In 2015, Ways appeared in 11 games, making just three catches for 40 yards. He’s going to need to make a leap in order to get to that number of completions, but he doesn’t think it’s out of the realm of possibility after seeing Chesson’s season.

“Honestly, for Jehu, it just all clicked,” Ways said. “After the Utah game, everything clicked for him. He just played with so much confidence. He knew he was the go-to guy, him and Amara, and he knew that when the game was on the line, like the Indiana game and the Minnesota game, it’s time to make plays.”

Now, in his third season, Ways feels as if everything he has worked on is starting to fall into place. He goes to Darboh and Chesson for advice, getting in extra practice with them in the meantime, because they’ve been in his shoes before.

After an offseason of practice and advice, he feels better prepared to take on a larger role.

“(This spring feels) very different,” Ways said. “I know the offense a lot better. I’ve gotten better working on my weaknesses in the offseason. I’m more confident, playing confident. I know what I’m doing.”

For Ways, the answer to getting those extra catches is simple: He needs to get to the right place and catch the ball without dropping it.

In order to ensure he can capitalize on the opportunity when the ball comes to him, Ways put in a lot of handgrip and forearm work. Though he doesn’t think dropping the ball was a weakness of his, he wanted to get better, and according to Fisch, he did just that.

“I’m not sure I can remember a drop so far in spring, ” Fisch said of Ways. “I think Moe Ways leads us with the least amount of drops, so (the wide receivers) have all come in and they’ve all done a nice job coming back and kind of letting us pick up where we left off.”

Though the quarterbacks are still receiving even reps, the constant rotation hasn’t been a difficult adjustment for Ways or the other receivers. Ways admitted that sometimes he can’t even tell who’s playing quarterback when they quickly switch out — except for when left-handed redshirt junior Shane Morris throws the ball, because it spins in the opposite direction.

Freshman quarterback Brandon Peters, who graduated early from high school and enrolled this semester, has stood out to Ways, who conceded that he doesn’t look like a freshman at all.

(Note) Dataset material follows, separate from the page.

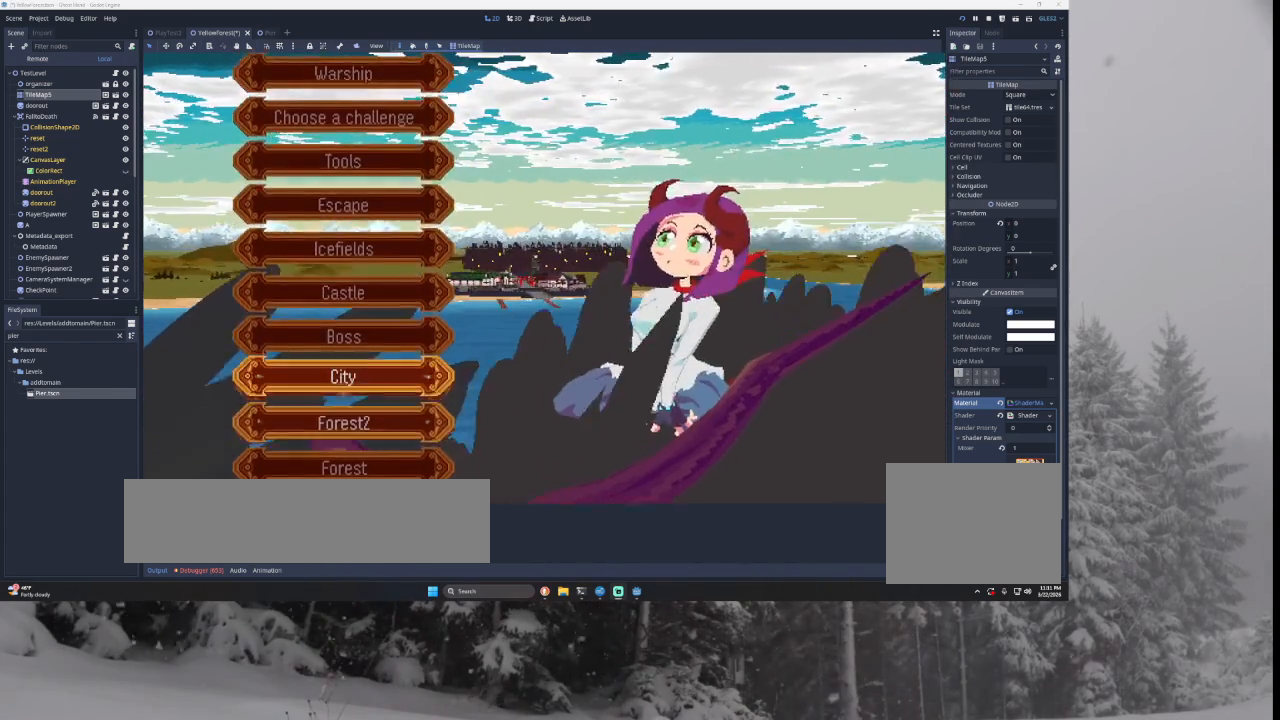
{"buttons": ["SQUARE"], "left_stick": "center", "right_stick": "center", "events": [[100, "SQUARE", "down"], [100, "left_stick", "center"], [233, "SQUARE", "up"], [267, "left_stick", "up"], [367, "left_stick", "center"], [433, "SQUARE", "down"]]}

“(Peters’) arm strength is very good, his accuracy is very good, his knowledge of the game is very good,” Ways said. “His age is young, but the way he plays is not young at all.”

Now that Ways is one of the older players on the field, he has a better grasp of the learning curve of college football. 

“It just comes with time,” Ways said. “Like I said, first year, you learn the offense and kind of struggle a little bit, by the second year you have a better grasp of it. As you get older, your football IQ grows and your body changes and you start making more plays.”